By the Decree of the Presidium of the Supreme Soviet of the Azerbaijan SSR of March 26, 1982, it was decided to assign the name Chayli to the merged villages of Verin Chayli and Nerkin Chayli and to rename the Verin-Chayli selsoviet to the Chayli selsoviet with its center in the village of Chayli.

On November 26, 1991, the Supreme Council of the Republic of Azerbaijan adopted the law "On the abolition of the Nagorno-Karabakh Autonomous Region of the Republic of Azerbaijan". In this law, in addition to the abolition of the Nagorno-Karabakh Autonomous Region (NKAO), it was also decided to rename the Mardakert District to the Aghdara District.

By the decision of the Milli Majlis of the Republic of Azerbaijan dated August 25, 1992, the Chayli selsoviet was transferred from the Aghdara District to the Tartar District. The Aghdara District was subsequently abolished by the decision of the Milli Majlis of the Republic of Azerbaijan dated October 13, 1992, and its territory was divided between the Aghdam, Kalbajar and Tartar Districts.
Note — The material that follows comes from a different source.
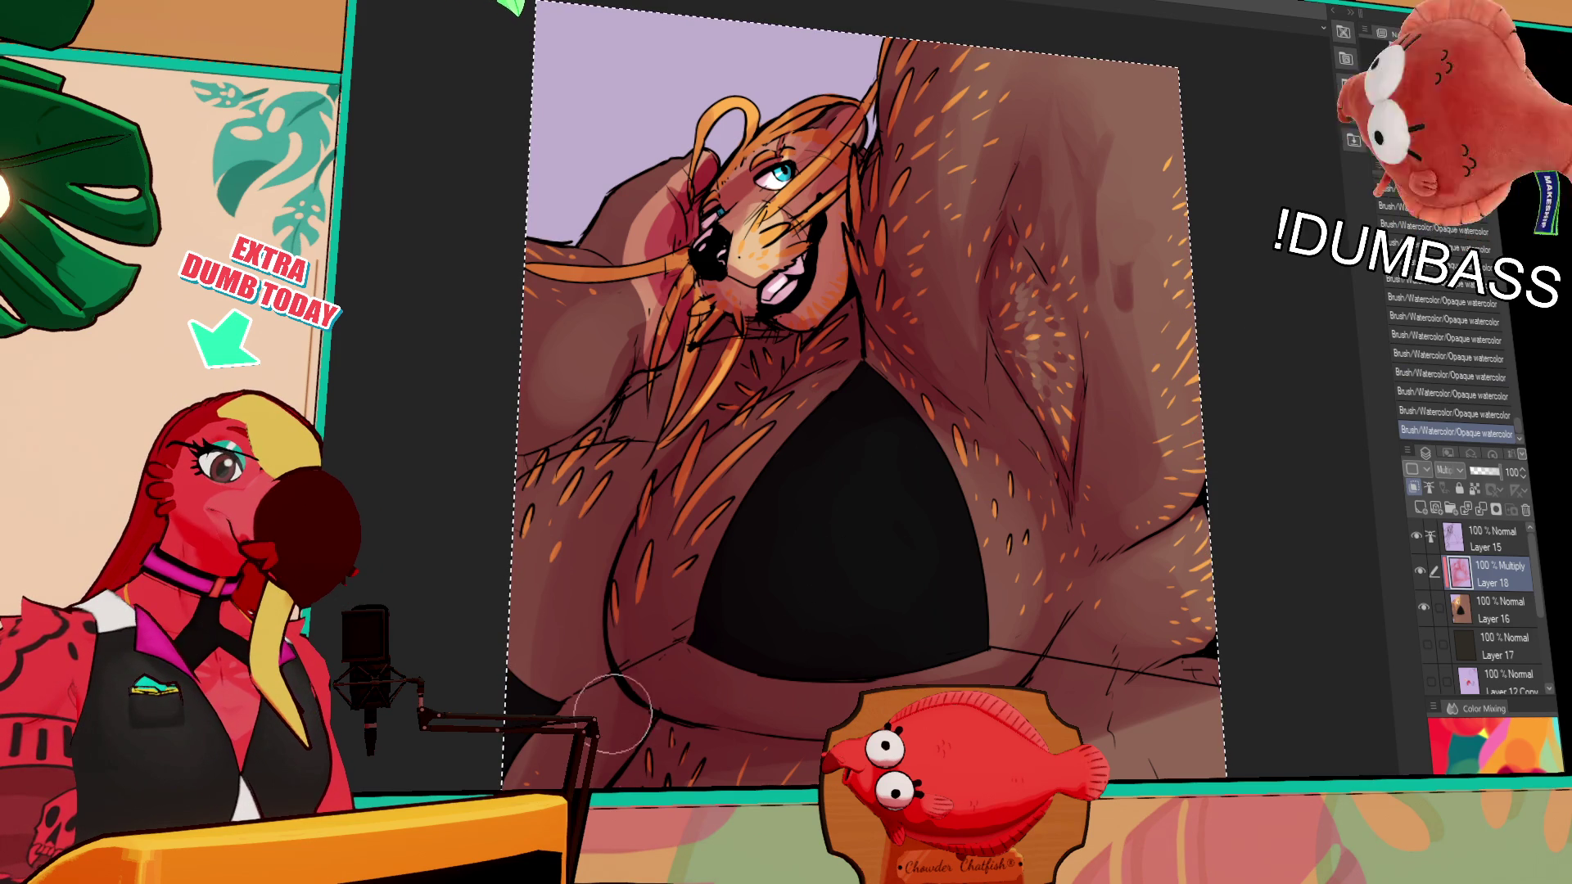
pyautogui.scroll(-2, 1235, 248)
By the law of December 5, 2023, in connection with the re-establishment of the Aghdara District from parts of the Aghdam, Kalbajar and Tartar Districts, the Chayli rural administrative-territorial district, together with the Chayli village included in it, was transferred from the Tartar District to the Aghdara District. Currently, the village of Chayli is the center of the Chayli rural administrative-territorial district of the Aghdara District of Azerbaijan.